■ Vorliegender Text
···
In WH hab ich vor 2 Jahren einen getroffen, der das gleiche BB RT V hat wie ich! Ich dachte ich spinne!!! Der hatte tatsächlich einen E-AB dran. Der hat sich sowas wie ne Bar gebaut und das ganze Teil seitlich auf der rechten Seite angebaut! Ich hab mir das genau angeschaut, aber ich weiß echt nicht mehr, wie die Konstruktion war!!! Schade..... Es geht aber auf jeden Fall!!!


----------



## Schutenpiet (22. Oktober 2008)

*AW: Belly Boat mit e-Motor*

#c  Ich sag ja:  *Kajak *ist die Lösung... schnell gut handlebar, leicht(22kg) und man kann ohne großen Aufwand bei Bedarf auch einen Motor anbauen. Außerdem hat man eine entsprechend lange Wasserlinie, um definiert lenken zu können.

Peter


----------



## mlkzander (22. Oktober 2008)

*AW: Belly Boat mit e-Motor*

musst dich wahrscheinlich anmelden, aber hier kannst
du dir inspirationen holen:

http://www.saarwaller.com/thread.php?threadid=2120&hilight=belly+motor


----------



## gründler (22. Oktober 2008)

*AW: Belly Boat mit e-Motor*

Und vor allem immer auf deine Füße achten,habe da mal ne Schmerzhafte erfahrung mit nen Minn Kota 55 am linken Daumen gemacht beim Kraut aus der Schraube fummeln,und plötzlich griff umgelegt mit Jackentasche da hängengeblieben
Guten Tag sach ich nur.
lg


----------
···
■ Arbeitsauftrag
Entnimm dem Forumsthread über das Belly Boat mit E-Motor wortgetreu die Stelle von „## Schutenpiet (22.“ bis einschließlich „mlkzander (22. Oktober 2008)“.

(Quelldaten)
···
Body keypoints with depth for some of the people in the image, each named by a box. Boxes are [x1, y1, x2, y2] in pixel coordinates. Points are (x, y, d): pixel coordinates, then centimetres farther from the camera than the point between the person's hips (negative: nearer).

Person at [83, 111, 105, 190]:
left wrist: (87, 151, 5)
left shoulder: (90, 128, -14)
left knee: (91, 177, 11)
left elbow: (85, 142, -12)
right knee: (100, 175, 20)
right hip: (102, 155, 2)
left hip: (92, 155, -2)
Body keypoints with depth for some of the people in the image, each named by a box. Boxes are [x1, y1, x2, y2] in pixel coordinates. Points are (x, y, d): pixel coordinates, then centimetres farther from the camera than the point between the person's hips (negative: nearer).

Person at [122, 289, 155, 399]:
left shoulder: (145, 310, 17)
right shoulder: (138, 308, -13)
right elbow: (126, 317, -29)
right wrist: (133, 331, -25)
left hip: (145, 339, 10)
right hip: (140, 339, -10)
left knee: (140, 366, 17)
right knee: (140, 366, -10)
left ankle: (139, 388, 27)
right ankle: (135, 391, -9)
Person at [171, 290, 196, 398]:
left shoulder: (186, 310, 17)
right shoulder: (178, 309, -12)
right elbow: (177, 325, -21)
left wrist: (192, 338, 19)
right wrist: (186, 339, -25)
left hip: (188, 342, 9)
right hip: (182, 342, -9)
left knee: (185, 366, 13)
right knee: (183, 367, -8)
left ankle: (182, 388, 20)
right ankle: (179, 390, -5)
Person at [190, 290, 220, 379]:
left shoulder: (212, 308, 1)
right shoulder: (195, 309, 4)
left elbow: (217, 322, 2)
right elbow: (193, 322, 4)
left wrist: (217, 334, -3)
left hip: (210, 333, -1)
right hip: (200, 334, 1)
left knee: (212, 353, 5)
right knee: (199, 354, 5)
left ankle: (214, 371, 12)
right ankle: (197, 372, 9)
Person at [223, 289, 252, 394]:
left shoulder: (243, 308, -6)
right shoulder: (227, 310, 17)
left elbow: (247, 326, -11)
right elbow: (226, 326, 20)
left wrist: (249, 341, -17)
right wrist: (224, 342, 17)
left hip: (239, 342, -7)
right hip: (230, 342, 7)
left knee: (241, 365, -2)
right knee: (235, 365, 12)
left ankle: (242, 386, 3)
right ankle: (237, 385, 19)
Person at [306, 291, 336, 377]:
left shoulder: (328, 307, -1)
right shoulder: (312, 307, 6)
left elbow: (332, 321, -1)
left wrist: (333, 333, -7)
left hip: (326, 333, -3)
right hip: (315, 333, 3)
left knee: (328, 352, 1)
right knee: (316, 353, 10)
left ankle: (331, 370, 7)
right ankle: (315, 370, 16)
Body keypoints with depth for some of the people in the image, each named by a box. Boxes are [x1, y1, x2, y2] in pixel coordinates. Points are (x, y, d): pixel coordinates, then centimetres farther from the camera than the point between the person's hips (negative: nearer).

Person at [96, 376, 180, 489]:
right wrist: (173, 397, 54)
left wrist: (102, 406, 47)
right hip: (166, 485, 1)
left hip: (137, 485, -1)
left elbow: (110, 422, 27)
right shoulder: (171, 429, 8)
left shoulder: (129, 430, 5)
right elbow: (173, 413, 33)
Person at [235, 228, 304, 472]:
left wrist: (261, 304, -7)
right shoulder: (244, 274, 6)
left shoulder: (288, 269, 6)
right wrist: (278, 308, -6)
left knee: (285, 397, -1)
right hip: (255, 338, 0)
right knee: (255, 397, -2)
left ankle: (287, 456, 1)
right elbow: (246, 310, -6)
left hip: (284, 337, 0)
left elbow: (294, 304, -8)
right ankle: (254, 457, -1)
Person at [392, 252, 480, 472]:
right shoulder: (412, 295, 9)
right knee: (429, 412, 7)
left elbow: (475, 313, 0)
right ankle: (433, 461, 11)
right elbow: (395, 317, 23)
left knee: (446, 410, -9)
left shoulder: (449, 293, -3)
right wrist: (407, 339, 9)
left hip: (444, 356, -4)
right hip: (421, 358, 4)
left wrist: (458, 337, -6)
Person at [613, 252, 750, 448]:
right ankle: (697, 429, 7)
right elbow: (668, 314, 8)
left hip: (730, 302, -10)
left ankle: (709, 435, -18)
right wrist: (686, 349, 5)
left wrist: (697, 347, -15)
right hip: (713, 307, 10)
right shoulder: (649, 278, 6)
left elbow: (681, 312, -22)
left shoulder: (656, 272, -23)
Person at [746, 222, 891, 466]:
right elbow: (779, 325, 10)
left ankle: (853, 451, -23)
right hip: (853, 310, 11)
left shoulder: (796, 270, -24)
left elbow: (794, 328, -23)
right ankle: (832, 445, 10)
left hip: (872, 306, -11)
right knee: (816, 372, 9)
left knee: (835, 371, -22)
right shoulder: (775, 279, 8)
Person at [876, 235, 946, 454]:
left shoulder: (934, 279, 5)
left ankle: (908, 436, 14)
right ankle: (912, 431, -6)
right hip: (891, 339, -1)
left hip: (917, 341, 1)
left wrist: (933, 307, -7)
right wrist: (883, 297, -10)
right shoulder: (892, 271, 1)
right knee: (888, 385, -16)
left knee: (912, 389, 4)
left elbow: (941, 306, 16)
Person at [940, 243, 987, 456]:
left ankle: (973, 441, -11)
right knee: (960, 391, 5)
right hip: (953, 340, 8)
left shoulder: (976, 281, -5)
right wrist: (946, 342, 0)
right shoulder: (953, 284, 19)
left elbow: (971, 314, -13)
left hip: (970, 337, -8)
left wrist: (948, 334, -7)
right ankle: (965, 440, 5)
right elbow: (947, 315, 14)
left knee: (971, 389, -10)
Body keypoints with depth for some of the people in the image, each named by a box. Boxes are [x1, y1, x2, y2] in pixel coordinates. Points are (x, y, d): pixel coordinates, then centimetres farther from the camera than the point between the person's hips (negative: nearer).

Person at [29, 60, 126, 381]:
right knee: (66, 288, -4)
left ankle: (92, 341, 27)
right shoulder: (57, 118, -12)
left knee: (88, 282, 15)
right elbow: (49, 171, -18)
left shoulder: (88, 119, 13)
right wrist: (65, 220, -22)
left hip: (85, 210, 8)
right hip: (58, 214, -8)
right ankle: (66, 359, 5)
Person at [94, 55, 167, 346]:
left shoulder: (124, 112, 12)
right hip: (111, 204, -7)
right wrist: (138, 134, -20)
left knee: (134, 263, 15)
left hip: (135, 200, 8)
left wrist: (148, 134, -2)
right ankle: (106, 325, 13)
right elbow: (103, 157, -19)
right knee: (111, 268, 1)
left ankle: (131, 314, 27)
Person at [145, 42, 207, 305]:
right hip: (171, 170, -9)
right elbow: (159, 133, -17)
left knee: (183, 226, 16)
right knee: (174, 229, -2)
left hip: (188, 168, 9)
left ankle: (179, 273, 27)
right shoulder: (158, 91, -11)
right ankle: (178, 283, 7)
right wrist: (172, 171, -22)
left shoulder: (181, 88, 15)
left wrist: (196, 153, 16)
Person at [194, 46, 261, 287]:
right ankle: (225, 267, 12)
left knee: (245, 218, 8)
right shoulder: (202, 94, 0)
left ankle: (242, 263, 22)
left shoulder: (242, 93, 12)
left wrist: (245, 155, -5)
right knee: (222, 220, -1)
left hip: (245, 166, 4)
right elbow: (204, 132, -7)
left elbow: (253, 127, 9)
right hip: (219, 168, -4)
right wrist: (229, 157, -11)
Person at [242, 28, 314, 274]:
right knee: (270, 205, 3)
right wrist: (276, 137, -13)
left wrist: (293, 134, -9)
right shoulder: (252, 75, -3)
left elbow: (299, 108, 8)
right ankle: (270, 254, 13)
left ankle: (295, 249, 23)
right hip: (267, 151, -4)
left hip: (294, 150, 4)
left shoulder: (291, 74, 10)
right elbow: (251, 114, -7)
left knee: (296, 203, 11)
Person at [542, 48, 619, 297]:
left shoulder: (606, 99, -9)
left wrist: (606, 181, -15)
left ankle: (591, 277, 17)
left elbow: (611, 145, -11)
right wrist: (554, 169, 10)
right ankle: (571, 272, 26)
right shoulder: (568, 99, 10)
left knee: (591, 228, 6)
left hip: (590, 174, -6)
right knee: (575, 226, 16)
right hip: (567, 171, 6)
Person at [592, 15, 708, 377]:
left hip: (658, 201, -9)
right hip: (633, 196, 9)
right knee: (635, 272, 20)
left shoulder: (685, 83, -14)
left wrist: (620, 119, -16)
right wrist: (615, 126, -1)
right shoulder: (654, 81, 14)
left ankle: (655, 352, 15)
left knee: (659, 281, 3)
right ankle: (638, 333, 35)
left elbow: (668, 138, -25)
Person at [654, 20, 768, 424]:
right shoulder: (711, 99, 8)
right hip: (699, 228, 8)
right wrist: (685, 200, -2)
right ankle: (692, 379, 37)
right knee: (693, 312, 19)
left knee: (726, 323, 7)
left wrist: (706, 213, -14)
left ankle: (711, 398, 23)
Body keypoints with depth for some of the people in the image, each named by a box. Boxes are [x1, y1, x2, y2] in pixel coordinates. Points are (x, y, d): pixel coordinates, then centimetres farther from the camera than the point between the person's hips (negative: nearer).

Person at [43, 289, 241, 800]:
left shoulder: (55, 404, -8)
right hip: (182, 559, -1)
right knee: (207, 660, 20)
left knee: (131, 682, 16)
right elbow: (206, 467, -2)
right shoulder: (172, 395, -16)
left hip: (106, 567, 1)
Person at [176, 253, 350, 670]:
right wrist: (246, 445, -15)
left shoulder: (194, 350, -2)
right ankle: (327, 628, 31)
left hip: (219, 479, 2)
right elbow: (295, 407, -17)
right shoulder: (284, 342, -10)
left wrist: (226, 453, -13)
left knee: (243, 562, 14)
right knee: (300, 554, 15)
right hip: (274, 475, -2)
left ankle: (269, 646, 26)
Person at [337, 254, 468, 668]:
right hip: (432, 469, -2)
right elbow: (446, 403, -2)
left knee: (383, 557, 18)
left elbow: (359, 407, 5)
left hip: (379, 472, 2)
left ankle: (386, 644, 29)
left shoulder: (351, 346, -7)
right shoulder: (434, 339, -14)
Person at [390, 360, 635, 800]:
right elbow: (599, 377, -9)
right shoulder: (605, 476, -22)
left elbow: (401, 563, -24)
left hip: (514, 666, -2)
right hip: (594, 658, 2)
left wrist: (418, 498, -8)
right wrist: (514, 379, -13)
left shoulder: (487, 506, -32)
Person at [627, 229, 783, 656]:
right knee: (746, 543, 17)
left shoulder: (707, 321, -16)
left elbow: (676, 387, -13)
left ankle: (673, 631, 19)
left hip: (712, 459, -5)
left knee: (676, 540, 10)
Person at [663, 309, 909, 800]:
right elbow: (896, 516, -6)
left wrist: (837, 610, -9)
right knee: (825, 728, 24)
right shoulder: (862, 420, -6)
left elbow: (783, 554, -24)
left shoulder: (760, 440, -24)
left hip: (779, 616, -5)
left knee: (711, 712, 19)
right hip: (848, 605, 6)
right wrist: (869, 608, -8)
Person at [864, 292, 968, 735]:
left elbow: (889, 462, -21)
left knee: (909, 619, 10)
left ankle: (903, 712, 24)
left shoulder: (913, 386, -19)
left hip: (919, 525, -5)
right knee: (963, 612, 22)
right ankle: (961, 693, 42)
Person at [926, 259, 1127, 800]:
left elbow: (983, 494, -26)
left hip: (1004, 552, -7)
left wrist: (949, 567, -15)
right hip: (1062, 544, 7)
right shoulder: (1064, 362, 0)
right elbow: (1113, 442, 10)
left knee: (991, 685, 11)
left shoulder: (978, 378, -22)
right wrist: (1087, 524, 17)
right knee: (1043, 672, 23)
···
■ Antwort
## Schutenpiet (22. Oktober 2008)

*AW: Belly Boat mit e-Motor*

#c  Ich sag ja:  *Kajak *ist die Lösung... schnell gut handlebar, leicht(22kg) und man kann ohne großen Aufwand bei Bedarf auch einen Motor anbauen. Außerdem hat man eine entsprechend lange Wasserlinie, um definiert lenken zu können.

Peter


----------



## mlkzander (22. Oktober 2008)